Comparative Safety & Practical Matrix
| Feature | Ipamorelin | CJC‑1295 + DAC | Sermorelin (GHRH 1‑29) | MK‑677 (Oral GHS‑R agonist) |
|---|---|---|---|---|
| Mechanism | GHS‑R agonist (selective) | Long‑acting GHRH analogue | Short‑acting GHRH peptide | Non‑peptide oral GHS‑R agonist |
| Dosing burden | 1–3 × daily SC | Weekly‑bi‑weekly SC | Nightly SC | Daily oral |
| GH pulse profile | Acute, physiologic spikes | Sustained, near‑physiologic | Night‑time pulses | Continuous modest elevation |
| Appetite effect | Minimal | None | None | ↑ appetite (ghrelin‑like) |
| Edema / water‑retention | Low‑moderate | Low | Low | Moderate‑high |
| Glucose tolerance impact | Low‑moderate | Low | Low | Moderate‑high |
| Injection‑site reactions | Yes (SC) | Yes (SC) | Yes (SC) | None (oral) |
| Regulatory status | Investigational (research‑grade) | Investigational (research‑grade) | FDA‑approved for diagnostic GH testing (not therapy) | Investigational (oral) |
| WADA status | Prohibited | Prohibited | Prohibited (GH‑axis) | Prohibited |
Regulatory & Availability Snapshot
- Approved therapeutic indication: None in major jurisdictions (US, EU, Canada).

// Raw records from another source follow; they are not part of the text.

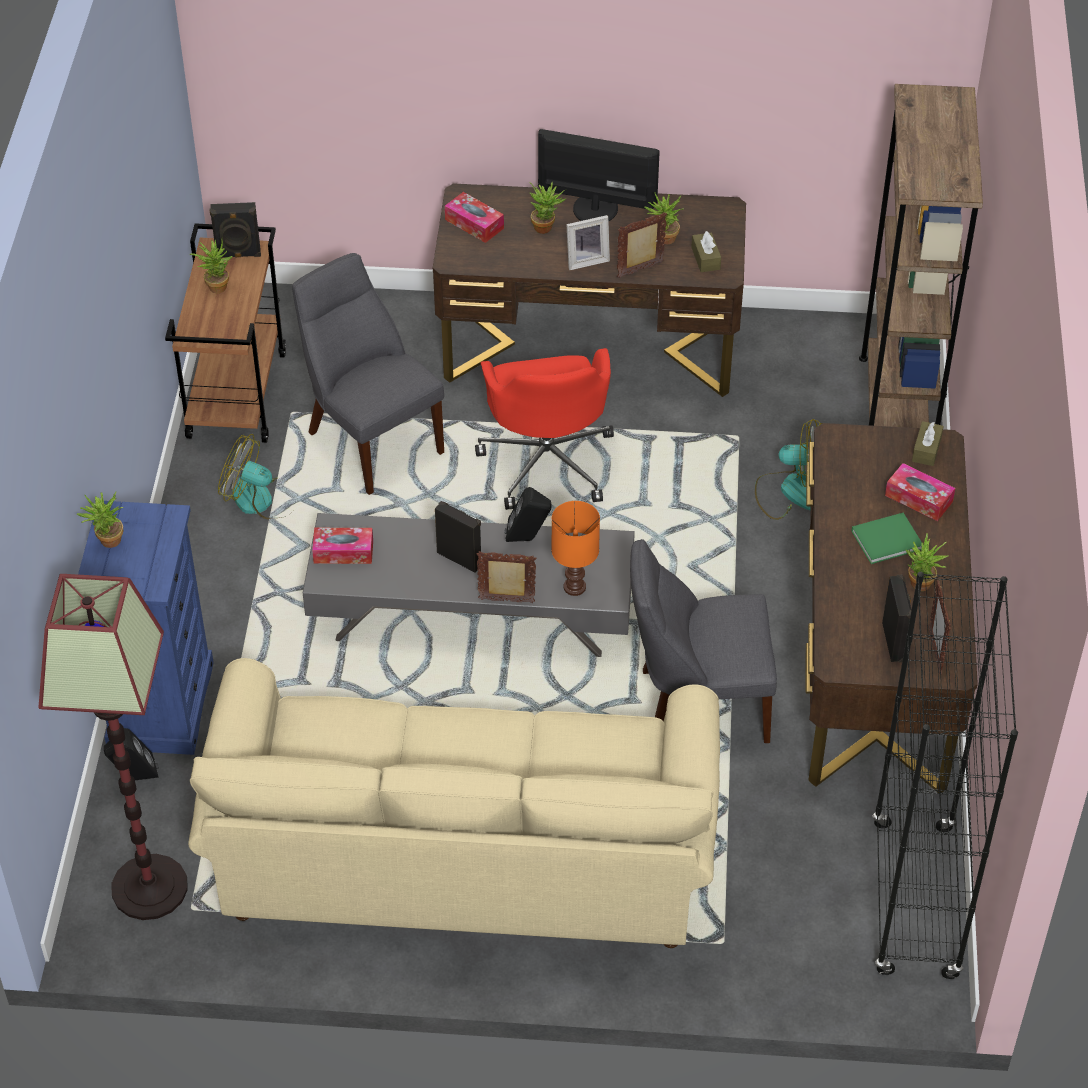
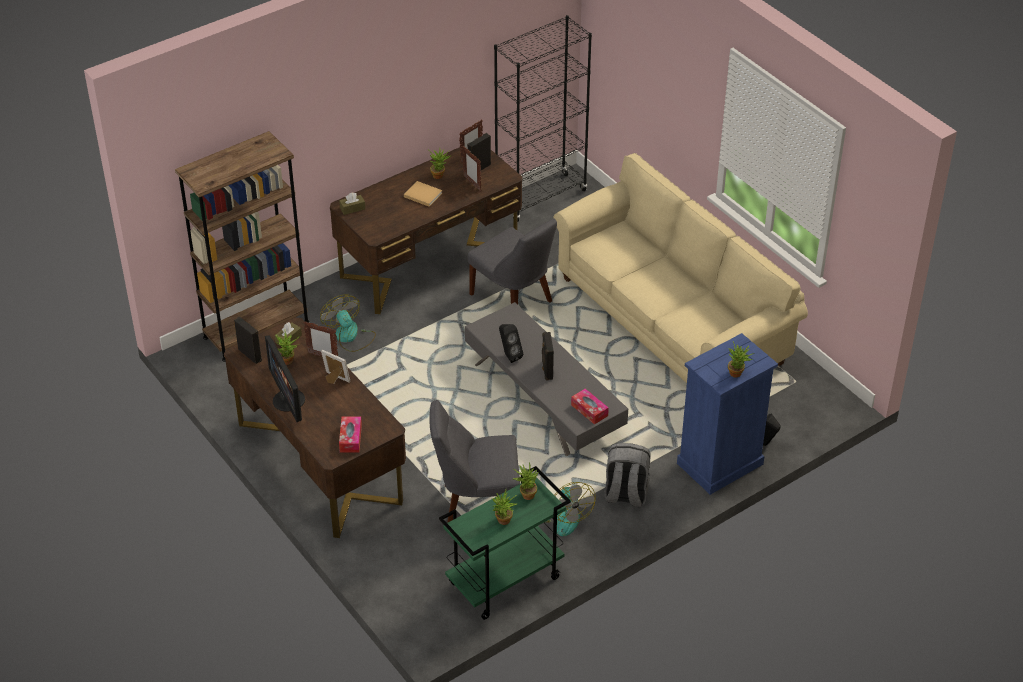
camera: 130 degrees left, 5 degrees down
floor lamp [38,574,188,920] -> none
brown cart [165,223,286,443] -> green cart [439,466,571,620]
black speaker [210,202,261,258] -> black speaker moved to [234,316,262,364]
grey chair [292,253,444,495] -> grey chair turned 75 degrees clockwise [429,400,520,523]
red office chair [475,348,614,510] -> none
picture frame [476,551,536,603] -> picture frame moved to [462,146,481,191]
potted plant [530,182,567,234] -> potted plant moved to [513,462,538,500]
orange table lamp [551,501,600,596] -> none
green book [851,513,922,564] -> beige book [404,181,442,207]
tissue box [885,463,955,521] -> none
none -> grey backpack [605,443,650,507]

- Current supply: Mostly research‑grade peptide from compounding pharmacies; purity & batch consistency not guaranteed outside GMP‑certified clinical trials.
- Clinical‑trial pipeline: Ongoing Phase II studies evaluating ipamorelin in sarcopenic obesity and age‑related GH deficiency; results pending.
Practical Take‑Home Points
- Ipamorelin delivers short, selective GH pulses with a favorable side‑effect profile compared with less selective ghrelin‑mimetics.
- Dosing flexibility allows clinicians/researchers to mimic natural nocturnal GH surges or to provide multiple daily spikes aligned with training.
- Body‑composition benefits (lean‑mass gain, modest fat loss) appear most pronounced when combined with resistance exercise and adequate protein intake.
- Safety monitoring should include injection‑site assessment, periodic IGF‑1 measurement, and fasting glucose/HbA1c in at‑risk individuals.
- Not approved for medical use; use is restricted to clinical‑research settings and is banned in competitive sport.